Brasil queria construir 17 estádios para a Copa, afirma Blatter
O presidente da Fifa, Joseph Blatter, disse que o Brasil chegou a propor a construção de 17 estádios para sediar a Copa do Mundo de 2014, duas vezes mais que a exigência da entidade. Em uma entrevista ao jornal suíço Le Temps publicada neste sábado, Blatter alerta que foi o governo brasileiro quem decidiu levar a Copa para lugares como Manaus e não a Fifa. Apesar de se dizer “um pouco nervoso”, ele garante que “tudo estará pronto”.
Em 2007, a Fifa indicou para a CBF que queria entre oito e dez estádios para sediar a Copa. Mas o governo e a CBF acabaram convencendo a Fifa a realizar o Mundial em doze estádios, o que tornou o Brasil a Copa mais cara da história. Ao distribuir a Copa em doze sedes, o Brasil ainda criou problemas logísticos para seleções e torcedores. Jerome Valcke, secretário-geral da Fifa, chegou a alertar que os torcedores seriam os que mais sofreriam com a Copa.
Blatter, porém, agora revela que o plano era ainda mais ambicioso. “No início, eles (brasileiros) queriam construir 17 estádios”, disse. Segundo ele, a Fifa conseguiu convencer o país a reduzir esse número para 12.
Nos bastidores da Fifa, dirigentes revelam ao Estado que a distribuição das sedes foi uma decisão política, tomada pelo governo brasileiro em conjunto com o ex-presidente da CBF, Ricardo Teixeira.

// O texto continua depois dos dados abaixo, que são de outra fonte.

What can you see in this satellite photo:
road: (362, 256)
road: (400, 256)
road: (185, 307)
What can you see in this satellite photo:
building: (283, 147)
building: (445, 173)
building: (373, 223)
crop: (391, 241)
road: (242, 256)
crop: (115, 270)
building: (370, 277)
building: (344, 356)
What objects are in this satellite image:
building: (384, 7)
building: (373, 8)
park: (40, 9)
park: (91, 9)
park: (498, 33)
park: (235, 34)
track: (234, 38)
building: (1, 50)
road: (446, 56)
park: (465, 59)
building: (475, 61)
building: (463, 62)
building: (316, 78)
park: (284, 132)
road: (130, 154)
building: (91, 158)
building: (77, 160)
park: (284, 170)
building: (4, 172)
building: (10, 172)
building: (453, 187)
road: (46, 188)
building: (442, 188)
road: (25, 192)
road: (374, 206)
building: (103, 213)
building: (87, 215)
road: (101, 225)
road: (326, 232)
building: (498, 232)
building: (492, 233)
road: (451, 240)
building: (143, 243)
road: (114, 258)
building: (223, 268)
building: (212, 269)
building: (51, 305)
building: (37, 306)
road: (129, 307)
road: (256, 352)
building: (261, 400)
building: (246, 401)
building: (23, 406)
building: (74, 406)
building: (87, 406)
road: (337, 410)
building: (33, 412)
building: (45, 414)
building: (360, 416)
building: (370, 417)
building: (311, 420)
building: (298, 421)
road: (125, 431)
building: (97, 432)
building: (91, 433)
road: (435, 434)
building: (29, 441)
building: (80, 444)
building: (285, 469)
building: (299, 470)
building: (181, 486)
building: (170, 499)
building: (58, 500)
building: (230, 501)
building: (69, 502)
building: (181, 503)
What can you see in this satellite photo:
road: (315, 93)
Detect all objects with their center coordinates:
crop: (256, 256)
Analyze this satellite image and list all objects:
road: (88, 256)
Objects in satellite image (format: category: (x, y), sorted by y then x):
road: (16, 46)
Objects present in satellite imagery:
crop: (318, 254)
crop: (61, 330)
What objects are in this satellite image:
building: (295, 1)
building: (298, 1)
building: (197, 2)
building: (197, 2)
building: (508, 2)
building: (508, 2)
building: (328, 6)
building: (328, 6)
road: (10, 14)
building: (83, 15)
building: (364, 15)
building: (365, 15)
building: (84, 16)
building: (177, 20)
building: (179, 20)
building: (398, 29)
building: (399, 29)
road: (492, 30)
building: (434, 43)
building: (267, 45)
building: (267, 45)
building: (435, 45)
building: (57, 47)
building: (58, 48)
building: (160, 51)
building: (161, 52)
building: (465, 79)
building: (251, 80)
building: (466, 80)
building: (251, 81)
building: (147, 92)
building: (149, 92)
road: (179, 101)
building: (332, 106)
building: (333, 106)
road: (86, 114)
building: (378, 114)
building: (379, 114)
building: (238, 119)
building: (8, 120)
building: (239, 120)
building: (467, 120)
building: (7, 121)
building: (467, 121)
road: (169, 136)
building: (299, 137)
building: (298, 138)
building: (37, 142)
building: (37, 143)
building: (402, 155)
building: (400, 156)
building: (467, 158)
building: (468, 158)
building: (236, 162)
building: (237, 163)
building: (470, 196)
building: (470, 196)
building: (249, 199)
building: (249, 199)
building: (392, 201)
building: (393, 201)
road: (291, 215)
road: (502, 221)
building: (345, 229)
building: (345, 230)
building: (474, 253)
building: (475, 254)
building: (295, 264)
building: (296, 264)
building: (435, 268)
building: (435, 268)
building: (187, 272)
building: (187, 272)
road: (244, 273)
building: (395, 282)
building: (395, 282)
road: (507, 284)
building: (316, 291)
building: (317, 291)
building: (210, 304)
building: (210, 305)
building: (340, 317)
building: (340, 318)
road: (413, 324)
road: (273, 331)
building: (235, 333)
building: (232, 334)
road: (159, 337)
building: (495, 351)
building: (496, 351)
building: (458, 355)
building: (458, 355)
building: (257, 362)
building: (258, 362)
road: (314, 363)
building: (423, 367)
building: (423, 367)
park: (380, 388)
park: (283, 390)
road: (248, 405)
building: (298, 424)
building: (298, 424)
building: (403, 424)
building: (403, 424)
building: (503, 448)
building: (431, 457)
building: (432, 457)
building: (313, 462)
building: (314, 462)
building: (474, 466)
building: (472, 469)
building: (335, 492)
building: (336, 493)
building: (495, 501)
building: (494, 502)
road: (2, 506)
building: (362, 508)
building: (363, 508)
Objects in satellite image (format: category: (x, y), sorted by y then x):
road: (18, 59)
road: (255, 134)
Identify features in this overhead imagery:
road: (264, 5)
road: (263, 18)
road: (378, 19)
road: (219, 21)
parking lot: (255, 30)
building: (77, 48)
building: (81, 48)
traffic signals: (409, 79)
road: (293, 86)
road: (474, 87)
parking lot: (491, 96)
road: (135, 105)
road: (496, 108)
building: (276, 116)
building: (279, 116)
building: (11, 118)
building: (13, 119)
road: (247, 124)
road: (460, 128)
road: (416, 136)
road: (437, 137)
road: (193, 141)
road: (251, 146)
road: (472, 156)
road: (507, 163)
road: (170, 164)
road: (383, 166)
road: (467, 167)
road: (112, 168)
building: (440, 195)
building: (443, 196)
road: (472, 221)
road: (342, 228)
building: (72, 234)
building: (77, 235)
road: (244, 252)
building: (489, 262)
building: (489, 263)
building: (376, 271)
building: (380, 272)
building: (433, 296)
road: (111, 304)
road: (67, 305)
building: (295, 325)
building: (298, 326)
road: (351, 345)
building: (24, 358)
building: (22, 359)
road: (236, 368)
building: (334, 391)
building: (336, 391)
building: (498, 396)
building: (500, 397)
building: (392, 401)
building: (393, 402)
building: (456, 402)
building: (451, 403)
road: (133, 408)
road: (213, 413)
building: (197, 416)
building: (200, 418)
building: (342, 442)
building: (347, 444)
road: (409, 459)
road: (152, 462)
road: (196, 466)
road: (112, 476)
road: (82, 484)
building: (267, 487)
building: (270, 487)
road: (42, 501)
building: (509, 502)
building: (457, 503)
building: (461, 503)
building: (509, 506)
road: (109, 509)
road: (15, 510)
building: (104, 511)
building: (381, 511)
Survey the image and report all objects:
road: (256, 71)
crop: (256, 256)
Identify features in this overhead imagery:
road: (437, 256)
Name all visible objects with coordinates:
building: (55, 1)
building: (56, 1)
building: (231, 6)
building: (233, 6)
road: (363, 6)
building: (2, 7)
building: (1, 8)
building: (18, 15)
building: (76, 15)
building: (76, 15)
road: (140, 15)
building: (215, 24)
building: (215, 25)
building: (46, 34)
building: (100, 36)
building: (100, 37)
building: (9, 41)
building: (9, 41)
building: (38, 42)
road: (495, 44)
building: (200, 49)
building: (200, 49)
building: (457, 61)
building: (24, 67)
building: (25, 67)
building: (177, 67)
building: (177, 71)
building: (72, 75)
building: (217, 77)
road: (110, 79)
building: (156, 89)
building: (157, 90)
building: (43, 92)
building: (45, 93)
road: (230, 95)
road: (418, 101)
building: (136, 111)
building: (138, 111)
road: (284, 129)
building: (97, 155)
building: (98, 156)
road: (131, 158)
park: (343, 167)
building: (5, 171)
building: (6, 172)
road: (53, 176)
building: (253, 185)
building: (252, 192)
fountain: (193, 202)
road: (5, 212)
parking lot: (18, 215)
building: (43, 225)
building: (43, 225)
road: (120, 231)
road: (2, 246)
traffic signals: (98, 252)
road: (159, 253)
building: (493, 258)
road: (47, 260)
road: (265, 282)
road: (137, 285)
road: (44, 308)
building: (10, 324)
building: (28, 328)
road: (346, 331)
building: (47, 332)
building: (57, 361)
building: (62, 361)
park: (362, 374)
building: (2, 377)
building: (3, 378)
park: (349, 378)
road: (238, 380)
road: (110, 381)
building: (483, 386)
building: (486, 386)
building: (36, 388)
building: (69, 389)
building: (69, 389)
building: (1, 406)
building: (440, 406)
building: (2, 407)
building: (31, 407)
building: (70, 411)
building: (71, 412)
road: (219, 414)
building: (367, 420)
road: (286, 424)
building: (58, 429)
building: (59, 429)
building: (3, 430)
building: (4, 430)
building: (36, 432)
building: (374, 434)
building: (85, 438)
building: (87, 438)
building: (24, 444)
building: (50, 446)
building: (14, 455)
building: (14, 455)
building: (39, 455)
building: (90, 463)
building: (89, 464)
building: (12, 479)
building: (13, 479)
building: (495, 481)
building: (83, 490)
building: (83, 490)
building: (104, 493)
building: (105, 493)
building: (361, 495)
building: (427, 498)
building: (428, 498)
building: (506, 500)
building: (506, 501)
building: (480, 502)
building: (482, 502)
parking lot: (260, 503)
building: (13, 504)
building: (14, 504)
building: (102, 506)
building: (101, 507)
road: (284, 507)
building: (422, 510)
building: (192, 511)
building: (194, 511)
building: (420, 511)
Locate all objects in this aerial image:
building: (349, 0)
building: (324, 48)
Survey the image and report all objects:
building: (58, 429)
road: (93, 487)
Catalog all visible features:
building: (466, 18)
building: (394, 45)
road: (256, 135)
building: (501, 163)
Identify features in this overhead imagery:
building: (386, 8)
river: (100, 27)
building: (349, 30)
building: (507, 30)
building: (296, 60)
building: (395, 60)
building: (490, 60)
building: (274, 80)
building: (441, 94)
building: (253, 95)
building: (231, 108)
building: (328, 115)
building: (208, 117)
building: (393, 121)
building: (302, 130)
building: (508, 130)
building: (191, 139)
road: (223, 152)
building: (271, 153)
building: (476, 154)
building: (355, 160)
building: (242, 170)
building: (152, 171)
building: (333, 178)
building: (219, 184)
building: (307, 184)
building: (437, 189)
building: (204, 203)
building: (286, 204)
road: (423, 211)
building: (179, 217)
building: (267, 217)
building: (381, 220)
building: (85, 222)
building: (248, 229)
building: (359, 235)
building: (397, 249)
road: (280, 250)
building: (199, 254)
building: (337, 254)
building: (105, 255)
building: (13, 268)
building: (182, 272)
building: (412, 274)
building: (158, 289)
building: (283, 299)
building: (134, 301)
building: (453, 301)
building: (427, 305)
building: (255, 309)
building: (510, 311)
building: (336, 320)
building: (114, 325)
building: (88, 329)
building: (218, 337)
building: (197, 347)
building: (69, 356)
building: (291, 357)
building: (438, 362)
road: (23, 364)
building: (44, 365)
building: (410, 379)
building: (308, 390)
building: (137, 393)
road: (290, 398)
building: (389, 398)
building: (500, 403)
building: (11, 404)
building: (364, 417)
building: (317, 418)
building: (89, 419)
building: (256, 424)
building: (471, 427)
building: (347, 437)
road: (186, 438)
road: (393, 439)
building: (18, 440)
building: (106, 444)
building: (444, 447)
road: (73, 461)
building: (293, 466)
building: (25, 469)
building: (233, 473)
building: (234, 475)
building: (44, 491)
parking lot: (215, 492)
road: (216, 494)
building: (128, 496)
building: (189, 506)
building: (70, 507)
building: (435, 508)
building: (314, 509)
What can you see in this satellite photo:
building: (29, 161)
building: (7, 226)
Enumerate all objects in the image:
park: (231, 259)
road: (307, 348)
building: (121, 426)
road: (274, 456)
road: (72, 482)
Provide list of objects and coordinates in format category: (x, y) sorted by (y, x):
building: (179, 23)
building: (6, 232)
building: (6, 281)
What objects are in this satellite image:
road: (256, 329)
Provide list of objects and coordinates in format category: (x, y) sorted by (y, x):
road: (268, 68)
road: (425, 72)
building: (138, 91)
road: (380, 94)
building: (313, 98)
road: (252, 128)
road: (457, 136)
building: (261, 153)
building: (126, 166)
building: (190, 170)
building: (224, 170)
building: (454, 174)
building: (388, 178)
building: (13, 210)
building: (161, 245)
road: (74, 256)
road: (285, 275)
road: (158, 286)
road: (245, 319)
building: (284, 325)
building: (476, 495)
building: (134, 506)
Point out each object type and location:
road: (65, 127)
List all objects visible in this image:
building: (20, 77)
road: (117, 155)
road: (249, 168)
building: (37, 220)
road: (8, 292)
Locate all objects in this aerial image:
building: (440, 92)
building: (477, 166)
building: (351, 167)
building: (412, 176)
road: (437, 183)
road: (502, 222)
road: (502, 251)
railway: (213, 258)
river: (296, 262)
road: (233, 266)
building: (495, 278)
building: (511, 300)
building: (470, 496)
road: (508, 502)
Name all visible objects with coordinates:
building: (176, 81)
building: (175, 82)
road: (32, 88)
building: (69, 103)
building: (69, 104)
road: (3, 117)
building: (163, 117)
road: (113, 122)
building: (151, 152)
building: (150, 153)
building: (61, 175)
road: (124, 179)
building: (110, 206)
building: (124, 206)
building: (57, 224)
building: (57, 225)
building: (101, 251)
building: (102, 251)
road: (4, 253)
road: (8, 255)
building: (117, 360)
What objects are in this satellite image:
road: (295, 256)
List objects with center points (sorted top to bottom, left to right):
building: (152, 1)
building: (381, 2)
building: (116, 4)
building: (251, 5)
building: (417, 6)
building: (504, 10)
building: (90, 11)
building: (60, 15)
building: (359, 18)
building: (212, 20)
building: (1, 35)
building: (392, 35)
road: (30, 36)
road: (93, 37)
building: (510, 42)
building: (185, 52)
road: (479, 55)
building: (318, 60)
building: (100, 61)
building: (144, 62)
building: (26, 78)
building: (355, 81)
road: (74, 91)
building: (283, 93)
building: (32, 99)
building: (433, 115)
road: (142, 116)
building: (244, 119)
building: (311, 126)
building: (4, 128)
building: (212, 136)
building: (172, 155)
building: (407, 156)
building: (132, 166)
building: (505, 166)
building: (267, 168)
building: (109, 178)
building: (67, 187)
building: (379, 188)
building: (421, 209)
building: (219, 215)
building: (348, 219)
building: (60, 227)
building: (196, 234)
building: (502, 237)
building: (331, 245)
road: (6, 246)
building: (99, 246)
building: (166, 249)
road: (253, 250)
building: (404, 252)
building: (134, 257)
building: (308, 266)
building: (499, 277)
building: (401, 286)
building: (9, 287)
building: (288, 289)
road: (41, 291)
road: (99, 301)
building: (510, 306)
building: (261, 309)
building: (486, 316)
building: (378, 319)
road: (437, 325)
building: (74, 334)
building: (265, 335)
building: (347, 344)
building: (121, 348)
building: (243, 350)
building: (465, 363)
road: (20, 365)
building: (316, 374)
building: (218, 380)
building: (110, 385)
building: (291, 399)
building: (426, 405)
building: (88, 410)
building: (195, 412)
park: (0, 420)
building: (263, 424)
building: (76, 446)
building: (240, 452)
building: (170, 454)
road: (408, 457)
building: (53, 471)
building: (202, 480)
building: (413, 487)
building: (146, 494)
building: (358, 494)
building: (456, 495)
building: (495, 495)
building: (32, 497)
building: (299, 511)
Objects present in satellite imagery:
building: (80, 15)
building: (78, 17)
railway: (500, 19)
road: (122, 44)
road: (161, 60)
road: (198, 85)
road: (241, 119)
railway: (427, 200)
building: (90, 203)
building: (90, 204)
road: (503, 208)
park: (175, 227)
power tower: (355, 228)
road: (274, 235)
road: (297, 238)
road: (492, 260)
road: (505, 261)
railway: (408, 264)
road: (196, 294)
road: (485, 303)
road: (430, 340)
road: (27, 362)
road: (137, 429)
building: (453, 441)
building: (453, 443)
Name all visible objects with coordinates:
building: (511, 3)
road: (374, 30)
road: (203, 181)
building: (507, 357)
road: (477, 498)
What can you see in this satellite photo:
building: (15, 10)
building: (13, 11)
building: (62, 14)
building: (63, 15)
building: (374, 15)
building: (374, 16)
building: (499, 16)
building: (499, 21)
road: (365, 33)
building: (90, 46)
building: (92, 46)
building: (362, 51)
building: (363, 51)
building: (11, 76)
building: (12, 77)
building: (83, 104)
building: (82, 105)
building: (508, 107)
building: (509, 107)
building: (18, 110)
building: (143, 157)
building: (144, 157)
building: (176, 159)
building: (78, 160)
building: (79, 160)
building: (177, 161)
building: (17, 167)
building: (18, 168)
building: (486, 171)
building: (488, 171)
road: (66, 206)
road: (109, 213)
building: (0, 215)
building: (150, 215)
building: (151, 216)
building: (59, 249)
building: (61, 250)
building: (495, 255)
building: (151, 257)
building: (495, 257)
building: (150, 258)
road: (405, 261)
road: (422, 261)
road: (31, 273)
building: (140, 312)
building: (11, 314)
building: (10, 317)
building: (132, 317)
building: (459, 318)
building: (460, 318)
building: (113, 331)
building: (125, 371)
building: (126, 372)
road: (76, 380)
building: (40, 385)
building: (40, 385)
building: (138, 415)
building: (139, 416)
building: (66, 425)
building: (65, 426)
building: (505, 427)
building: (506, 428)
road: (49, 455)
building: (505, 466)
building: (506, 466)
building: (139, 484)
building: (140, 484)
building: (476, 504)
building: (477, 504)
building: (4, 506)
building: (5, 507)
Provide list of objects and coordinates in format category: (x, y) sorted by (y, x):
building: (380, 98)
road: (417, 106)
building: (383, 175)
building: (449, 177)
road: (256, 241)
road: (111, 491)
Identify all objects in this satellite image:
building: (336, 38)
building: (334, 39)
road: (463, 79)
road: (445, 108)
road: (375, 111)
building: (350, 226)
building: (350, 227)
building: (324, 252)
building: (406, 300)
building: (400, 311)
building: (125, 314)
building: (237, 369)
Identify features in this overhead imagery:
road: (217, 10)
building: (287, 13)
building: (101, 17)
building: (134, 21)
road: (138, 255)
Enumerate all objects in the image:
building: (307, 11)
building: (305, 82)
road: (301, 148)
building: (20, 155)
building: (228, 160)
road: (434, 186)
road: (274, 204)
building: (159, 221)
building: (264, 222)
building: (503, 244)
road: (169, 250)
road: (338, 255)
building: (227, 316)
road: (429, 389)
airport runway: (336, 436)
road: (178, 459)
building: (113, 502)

Sobre levar a Copa para Manaus e construir um estádio que será pouco utilizado depois, Blatter faz questão de jogar a responsabilidade para as autoridades brasileiras. “Essa não foi uma decisão da Fifa de jogar em Manaus, mas do governo brasileiro”, insistiu. Mas ele apontou que o prefeito de Manaus o garantiu que, depois da Copa, seu estádio será utilizado para outras atividades. “Ele não será um elefante branco”.
Blatter da claros sinais de que a temperatura em Manaus não o preocupa, apesar de o sindicato de atletas ter até mesmo entrado na Justiça contra os horários dos jogos. “Os jogadores profissionais jogam no frio, na neve, em todas as condições. Não será a humidade que os vai afetar”, disse.
O presidente da Fifa confirmou que os jogos poderão ser interrompidos para que os jogadores possam “respirar beber alguma coisa”.